BEGIN SOURCE MATERIAL

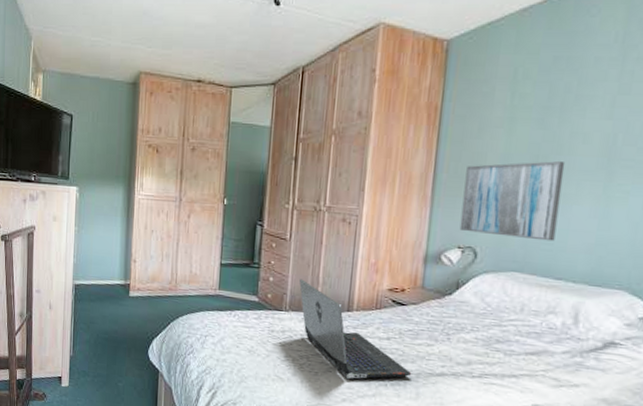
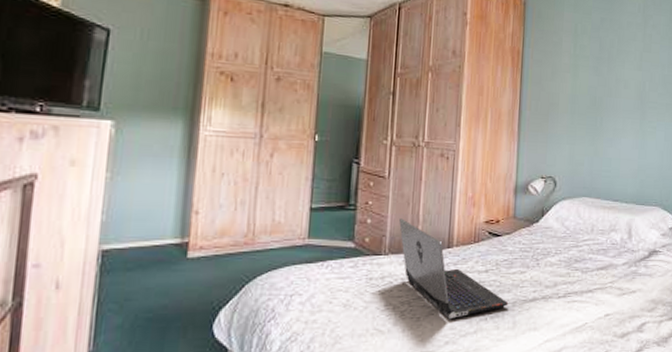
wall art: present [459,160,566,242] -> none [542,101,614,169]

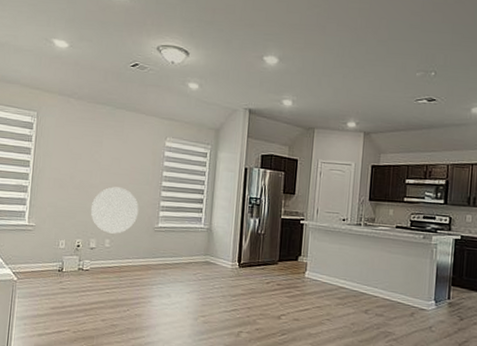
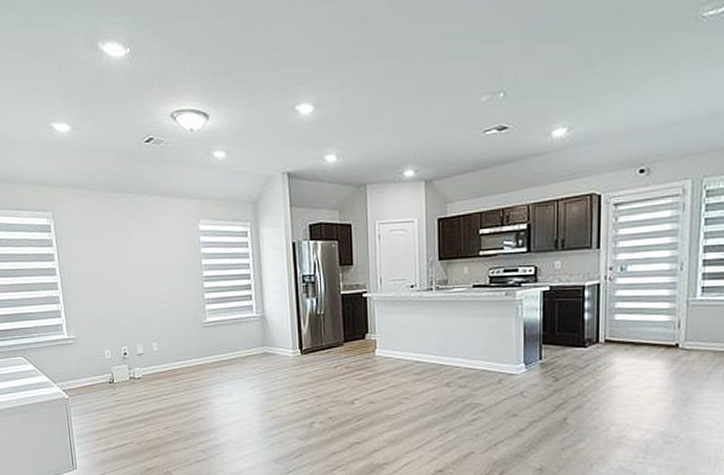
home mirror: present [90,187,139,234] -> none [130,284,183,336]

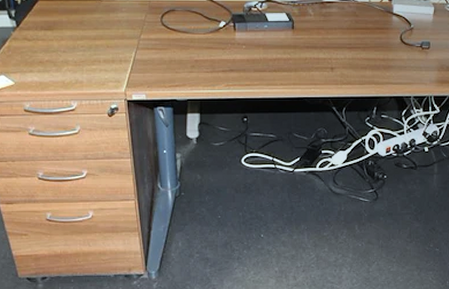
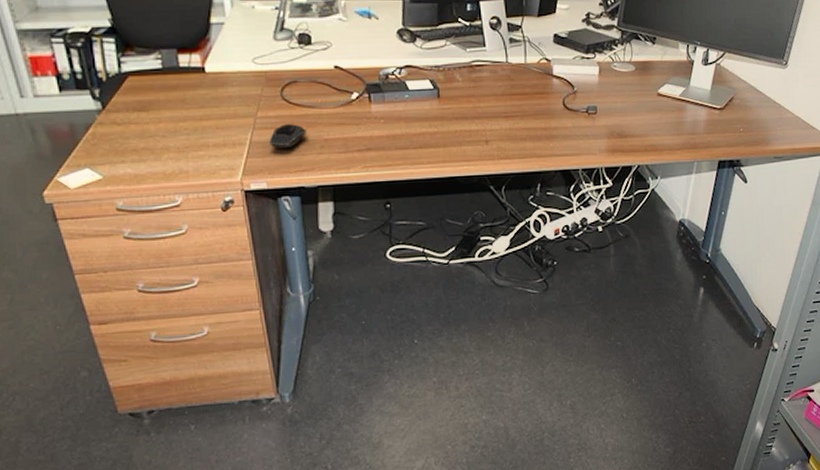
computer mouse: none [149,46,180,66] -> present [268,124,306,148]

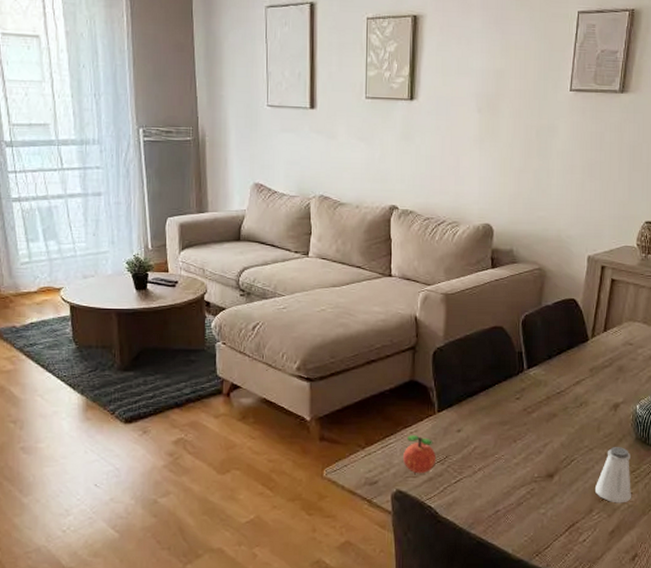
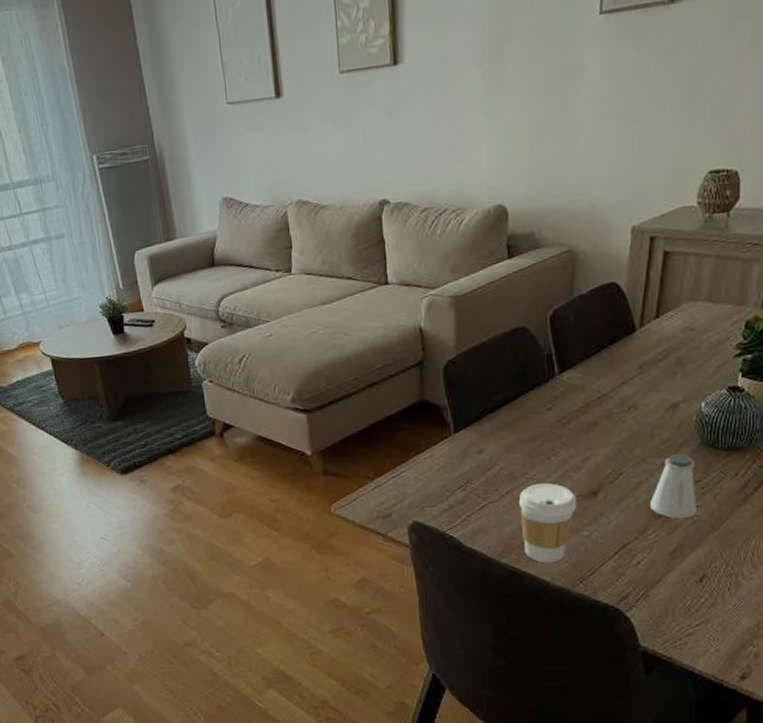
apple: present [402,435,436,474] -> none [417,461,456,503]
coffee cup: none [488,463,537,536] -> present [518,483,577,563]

END SOURCE MATERIAL

### EXERCISE DIRECTIONS:
Although the records contain pictures, print only the rest, exactly as written.

### RESULT OF THIS TASK:
wall art: present [459,160,566,242] -> none [542,101,614,169]

home mirror: present [90,187,139,234] -> none [130,284,183,336]

computer mouse: none [149,46,180,66] -> present [268,124,306,148]

apple: present [402,435,436,474] -> none [417,461,456,503]
coffee cup: none [488,463,537,536] -> present [518,483,577,563]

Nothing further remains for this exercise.